I do have a few things to do...
One of the minor problems was that my cell phone had poorer performance inside the car. A little investigation revealed the special heat-control window glass that also hinders radio performance, including cell phone and GPS.
Since my home has marginal cell reception anyway, I wanted better cell performance. I decided to try a cell phone booster, in this case a Wilson Sleek 4G-V (for Verizon). I installed the system today, and did a minor amount of testing.
The booster claims to improve performance in three ways: An antenna outside the car (and those windows!); an amplifier for reception; and a booster for broadcasting. (I am not an expert in this field, and may well make a mess of this, but will be happy to hear any corrections.)
The benefits of an outside antenna are obvious, especially for those of us who have the special glass in our cars. I do not like the antenna provided with the booster! I like the performance improvement, but I do not like the cable running out the rear door and across the roof. I hope to do something about that soon, namely using the rear-bumper antenna built into the S430.
The reception amp increases the signal strength, then wirelessly links it to the phone. The phone must be resting in the booster, basically in contact with it. Reception is the only part of the system that I have actually tested so far.
First thing that I learned - bars mean virtually nothing. I found how to measure signal strength on my new phone (Razr Maxx HD), and used that to decide whether the booster actually did anything.
Sitting in my drive, phone in the car as usual (no booster used), I saw fluctuating readings for 4G (or LTE) reception, such as -112dBm, -106dBm, -103dBm, etc.
The dBm scale is logarithmic, which means that 3 dBm doubles or halves the field strength. Lower numbers are better.

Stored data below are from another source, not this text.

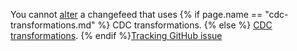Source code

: You cannot [alter](alter-changefeed.html) a changefeed that uses {% if page.name == "cdc-transformations.md" %} CDC transformations. {% else %} [CDC transformations](cdc-transformations.html). {% endif %}[Tracking GitHub issue](https://github.com/cockroachdb/cockroach/issues/83033)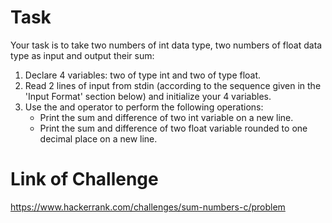 # Task

Your task is to take two numbers of int data type, two numbers of float data type as input and output their sum:

1. Declare 4 variables: two of type int and two of type float.
2. Read 2 lines of input from stdin (according to the sequence given in the 'Input Format' section below) and initialize your 4 variables.
3. Use the  and  operator to perform the following operations:
   - Print the sum and difference of two int variable on a new line.
   - Print the sum and difference of two float variable rounded to one decimal place on a new line.

# Link of Challenge

https://www.hackerrank.com/challenges/sum-numbers-c/problem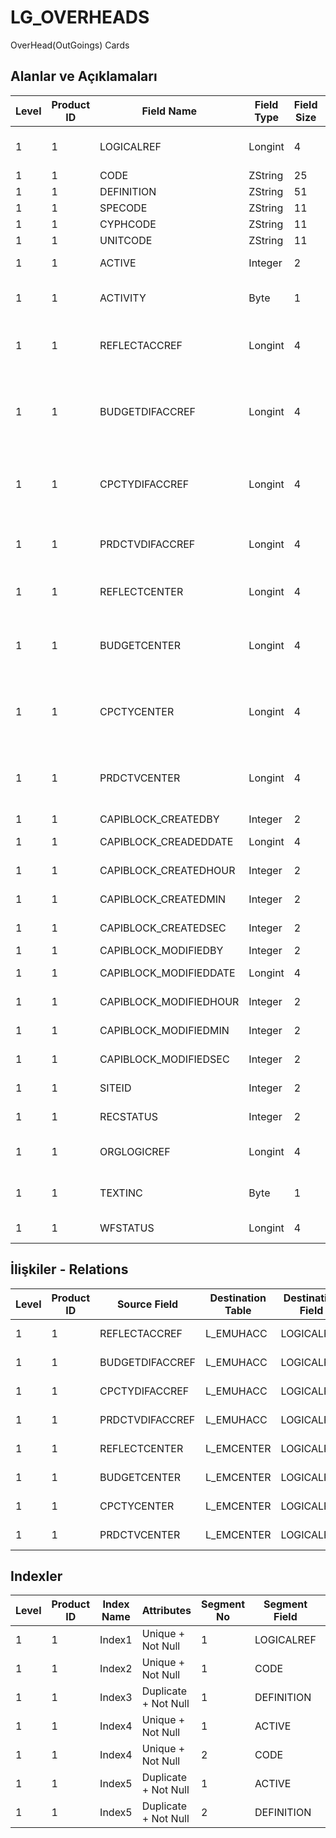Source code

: # LG_OVERHEADS

OverHead(OutGoings) Cards

## Alanlar ve Açıklamaları

| Level | Product ID | Field Name | Field Type | Field Size | Field Offset | Türkçe Açıklama | Expression |
| ----- | ---------- | ---------- | ---------- | ---------- | ------------ | --------------- | ---------- |
| 1 | 1 | LOGICALREF | Longint | 4 | 0 | Genel gider (çıkış) kartı log. Ref. | OverHead(OutGoings) Card Logical Reference |
| 1 | 1 | CODE | ZString | 25 | 4 | Kod | Code |
| 1 | 1 | DEFINITION | ZString | 51 | 29 | Açıklama | Description |
| 1 | 1 | SPECODE | ZString | 11 | 80 | Özel Kod | Aux. Code |
| 1 | 1 | CYPHCODE | ZString | 11 | 91 | Yetki Kodu | Auth. Code |
| 1 | 1 | UNITCODE | ZString | 11 | 102 | Birim kodu | Unit Code |
| 1 | 1 | ACTIVE | Integer | 2 | 113 | Kullanım durumu | Usage Status |
| 1 | 1 | ACTIVITY | Byte | 1 | 115 | Genel Gider Türü Aktivitesi | Is Overhead Type Activity |
| 1 | 1 | REFLECTACCREF | Longint | 4 | 116 | Yansıtılan Genel Muhasebe Hesabı Ref. | Reflected General Ledger Account Reference |
| 1 | 1 | BUDGETDIFACCREF | Longint | 4 | 120 | Bütçe Farkları Genel Muhasebe Hesabı Referansı | Budget Differences General Ledger Account Reference |
| 1 | 1 | CPCTYDIFACCREF | Longint | 4 | 124 | Kapasite Farkı Muhasebe Hesabı Referansı | Capacity Differences General Ledger Account Reference |
| 1 | 1 | PRDCTVDIFACCREF | Longint | 4 | 128 | Verimlilik Farkı Muhasebe Hesabı Ref. | Productivity Differences General Ledger Account Reference |
| 1 | 1 | REFLECTCENTER | Longint | 4 | 132 | Yansıtma masraf merkezi ref. | Reflection Overhead Pool Reference |
| 1 | 1 | BUDGETCENTER | Longint | 4 | 136 | Bütçe Farkları Masraf Merkezi Referansı | Budget Differences Overhead Pool Reference |
| 1 | 1 | CPCTYCENTER | Longint | 4 | 140 | Kapasite Farkı Masraf Merkezi Referansı | Capacity Differences Overhead Pool Reference |
| 1 | 1 | PRDCTVCENTER | Longint | 4 | 144 | Verimlilik Farkı Masraf Merkezi Ref. | Productivity Differences Overhead Pool Reference |
| 1 | 1 | CAPIBLOCK_CREATEDBY | Integer | 2 | 148 | Oluşturan | Created By |
| 1 | 1 | CAPIBLOCK_CREADEDDATE | Longint | 4 | 150 | Oluşturulma Tarihi | Created Date |
| 1 | 1 | CAPIBLOCK_CREATEDHOUR | Integer | 2 | 154 | Oluşturulma Saati | Created Hour |
| 1 | 1 | CAPIBLOCK_CREATEDMIN | Integer | 2 | 156 | Oluşturulma Dakikası | Created Minute |
| 1 | 1 | CAPIBLOCK_CREATEDSEC | Integer | 2 | 158 | Oluşturulma Saniyesi | Created Second |
| 1 | 1 | CAPIBLOCK_MODIFIEDBY | Integer | 2 | 160 | Değiştiren | Modified By |
| 1 | 1 | CAPIBLOCK_MODIFIEDDATE | Longint | 4 | 162 | Değiştirilme Tarihi | Modified Date |
| 1 | 1 | CAPIBLOCK_MODIFIEDHOUR | Integer | 2 | 166 | Değiştirilme Saati | Modified Hour |
| 1 | 1 | CAPIBLOCK_MODIFIEDMIN | Integer | 2 | 168 | Değiştirilme Dakikası | Modified Minute |
| 1 | 1 | CAPIBLOCK_MODIFIEDSEC | Integer | 2 | 170 | Değiştirilme Saniyesi | Modified Second |
| 1 | 1 | SITEID | Integer | 2 | 172 | Veri Merkezi | Data Processing Site |
| 1 | 1 | RECSTATUS | Integer | 2 | 174 | Kayıt Durumu | Record Status |
| 1 | 1 | ORGLOGICREF | Longint | 4 | 176 | Orijinal Kayıt Log. Ref. | Original Record Logical Reference |
| 1 | 1 | TEXTINC | Byte | 1 | 180 | Ayrıntılı Açıklama İçerir | Contains Detail Description |
| 1 | 1 | WFSTATUS | Longint | 4 | 181 | Kullanımda Değil | NOT IN USE |

## İlişkiler - Relations

| Level | Product ID | Source Field | Destination Table | Destination Field | Relation Type | Extra Condition |
| ----- | ---------- | ------------ | ---------------- | ---------------- | ------------- | --------------- |
| 1 | 1 | REFLECTACCREF | L_EMUHACC | LOGICALREF | one-to-one |  |
| 1 | 1 | BUDGETDIFACCREF | L_EMUHACC | LOGICALREF | one-to-one |  |
| 1 | 1 | CPCTYDIFACCREF | L_EMUHACC | LOGICALREF | one-to-one |  |
| 1 | 1 | PRDCTVDIFACCREF | L_EMUHACC | LOGICALREF | one-to-one |  |
| 1 | 1 | REFLECTCENTER | L_EMCENTER | LOGICALREF | one-to-one |  |
| 1 | 1 | BUDGETCENTER | L_EMCENTER | LOGICALREF | one-to-one |  |
| 1 | 1 | CPCTYCENTER | L_EMCENTER | LOGICALREF | one-to-one |  |
| 1 | 1 | PRDCTVCENTER | L_EMCENTER | LOGICALREF | one-to-one |  |

## Indexler

| Level | Product ID | Index Name | Attributes | Segment No | Segment Field | Sense |
| ----- | ---------- | ---------- | ---------- | ---------- | ------------- | ----- |
| 1 | 1 | Index1 | Unique + Not Null | 1 | LOGICALREF | Ascending |
| 1 | 1 | Index2 | Unique + Not Null | 1 | CODE | Ascending |
| 1 | 1 | Index3 | Duplicate + Not Null | 1 | DEFINITION | Ascending |
| 1 | 1 | Index4 | Unique + Not Null | 1 | ACTIVE | Ascending |
| 1 | 1 | Index4 | Unique + Not Null | 2 | CODE | Ascending |
| 1 | 1 | Index5 | Duplicate + Not Null | 1 | ACTIVE | Ascending |
| 1 | 1 | Index5 | Duplicate + Not Null | 2 | DEFINITION | Ascending |
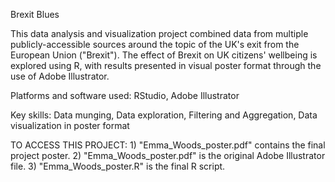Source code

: Brexit Blues

This data analysis and visualization project combined data from multiple publicly-accessible sources around the topic of the UK's exit from the European Union ("Brexit"). The effect of Brexit on UK citizens' wellbeing is explored using R, with results presented in visual poster format through the use of Adobe Illustrator.

Platforms and software used: RStudio, Adobe Illustrator

Key skills: Data munging, Data exploration, Filtering and Aggregation, Data visualization in poster format

TO ACCESS THIS PROJECT: 1) "Emma_Woods_poster.pdf" contains the final project poster. 2) "Emma_Woods_poster.pdf" is the original Adobe Illustrator file. 3) "Emma_Woods_poster.R" is the final R script.

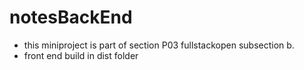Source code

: ﻿# notesBackEnd
- this miniproject is part of section P03 fullstackopen subsection b.
- front end build in dist folder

I slipped the phone into the booster, and the numbers instantly changed. I still saw fluctuating readings for 4G/LTE reception, but now the numbers were -93dBm, -91dBm, -89dBm, -87dBm, etc. This gave an improvement of -10 to -15dBm. A -10 dBm improvement is roughly 10 times stronger, a -15dBm improvement is roughly 30 times stronger. The reception bars on the phone display sometimes showed one more bar, sometimes not. The Command phone display never changed, even with 30 times the field strength.
I repeated the brief tests on the 3G network. Reception is reportedly better on the slower network, and the numbers supported that. With no booster in use, I saw readings of -88dBm and -89dBm pretty consistently. When I slipped the phone into the booster, the readings immediately went to -66dBm, -68dBm, -65dBm, -64dBm, etc. This gave an improvement of about 21dBm, or a level 128 times stronger on the 3G network. Again, the improvement was not shown by changes in the reception bars in the phone or car displays - one bar most of the time, occasionally two bars on the phone, none on the Command display.
If I were depending upon the bar display, I would have immediately packed the Wilson up and sent it back! The phones testing display showed a very different picture, and I am confident that the booster does what it claims for reception.
I haven't tested broadcasting, and am not sure that I can. The claimed improvement will be easier for the booster to achieve, though. From what I could find, a hand-held usually puts out less than 100mW. The Wilson puts out 1.8 Watts...
I pulled everything out of the phone compartment in the center armrest except for the puck and its holder. The puck, booster and cell phone fit nicely, and I can pop the small lid open to operate the phone if necessary. (I use the Voice Command system for the phone.)
Next project is to get the booster hooked to the car's antenna, so I can get rid of the tacky cable on the roof.